> Your goal
Find each line in the records below that contains the word "pixels", and copy it out.

> Document layout detection data
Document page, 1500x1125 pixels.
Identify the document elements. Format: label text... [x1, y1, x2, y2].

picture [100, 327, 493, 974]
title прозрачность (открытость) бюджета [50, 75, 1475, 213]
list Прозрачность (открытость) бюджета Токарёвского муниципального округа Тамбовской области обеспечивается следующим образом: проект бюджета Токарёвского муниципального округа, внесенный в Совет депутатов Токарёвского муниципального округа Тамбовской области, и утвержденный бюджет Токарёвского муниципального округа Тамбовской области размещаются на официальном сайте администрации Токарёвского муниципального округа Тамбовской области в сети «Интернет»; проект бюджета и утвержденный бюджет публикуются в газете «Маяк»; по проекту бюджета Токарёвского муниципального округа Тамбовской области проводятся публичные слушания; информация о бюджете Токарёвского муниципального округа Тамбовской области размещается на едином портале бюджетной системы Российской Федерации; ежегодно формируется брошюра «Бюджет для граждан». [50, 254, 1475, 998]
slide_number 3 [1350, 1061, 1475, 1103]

--

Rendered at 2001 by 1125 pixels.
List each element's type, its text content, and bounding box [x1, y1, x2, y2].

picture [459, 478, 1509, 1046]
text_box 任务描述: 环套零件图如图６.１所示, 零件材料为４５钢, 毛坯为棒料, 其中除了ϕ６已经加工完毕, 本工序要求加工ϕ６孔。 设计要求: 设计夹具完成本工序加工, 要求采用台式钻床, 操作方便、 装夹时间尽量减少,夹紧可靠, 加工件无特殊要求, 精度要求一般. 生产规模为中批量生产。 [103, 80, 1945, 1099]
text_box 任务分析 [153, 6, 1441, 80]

> Response below
Document page, 1500x1125 pixels.
Rendered at 2001 by 1125 pixels.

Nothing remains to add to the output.